«Reporters» se penche sur la pénurie des familles d’accueil en Belgique.

«Reporters» se penche sur la pénurie des familles d’accueil en Belgique.

Pendant plus d’un an, la journaliste Marie Waroux s’est penchée sur la problématique du manque de familles d’accueil en Belgique. Un reportage poignant à découvrir sur RTL-TVI ce vendredi 22 janvier à 19h50.

Quelle est la problématique que vous abordez ici ?

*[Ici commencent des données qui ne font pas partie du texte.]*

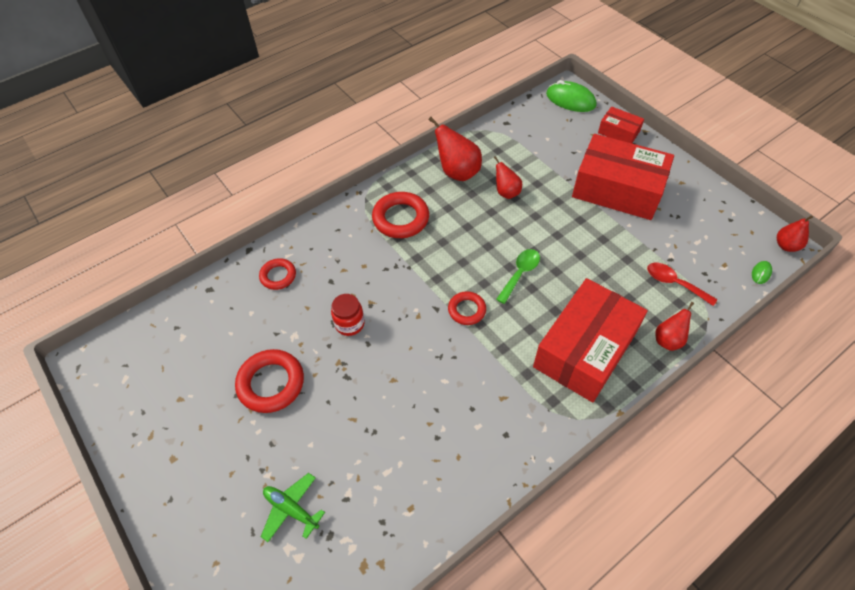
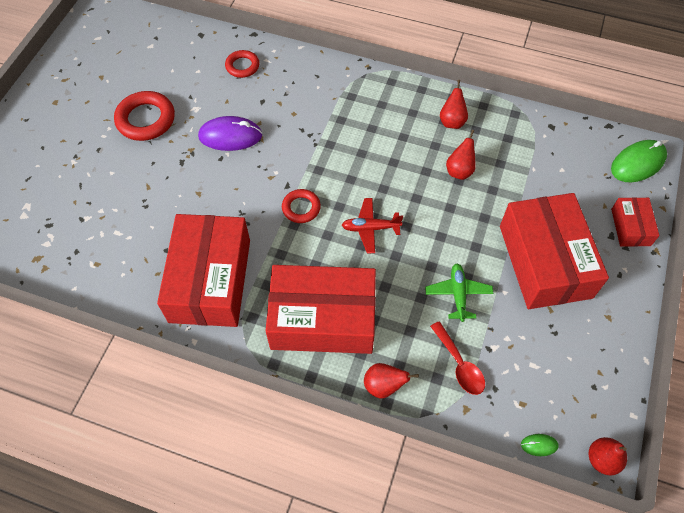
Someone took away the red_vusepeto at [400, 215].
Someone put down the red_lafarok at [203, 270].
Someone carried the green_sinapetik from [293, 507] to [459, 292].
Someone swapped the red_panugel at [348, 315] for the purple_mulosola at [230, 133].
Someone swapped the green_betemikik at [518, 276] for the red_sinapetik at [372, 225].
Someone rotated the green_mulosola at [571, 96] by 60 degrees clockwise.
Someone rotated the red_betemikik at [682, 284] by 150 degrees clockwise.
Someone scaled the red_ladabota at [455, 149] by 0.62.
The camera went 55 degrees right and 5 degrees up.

Nous sommes partis d’un article qui a été publié il y a plus d’un an. Il y était annoncé que près de 600 enfants attendaient une famille d’accueil. Ce sont des enfants qui ont été placés par un juge. Leurs parents biologiques ont perdu leur garde. À défaut de familles, ils sont en train d’attendre dans des institutions, dans des hôpitaux, dans des pouponnières, dans des services pédiatriques. Ce chiffre de 600 enfants nous a interpellés, Eric Willem, le producteur de l’émission, et moi-même. Nous sommes partis de ce postulat, nous posant les questions de savoir pourquoi autant d’enfants attendent une famille d’accueil, pourquoi il manque des familles d’accueil mais également ce que cela implique d’accueillir des enfants. Nous avons ensuite pris contact avec des services de placement. Cela a mis un certain temps car évidemment ce sujet concerne des enfants mineurs. Nous devions donc d’abord gagner la confiance de ces services.

Pour quelles raisons les parents sont-ils destitués de la garde de leur enfant ?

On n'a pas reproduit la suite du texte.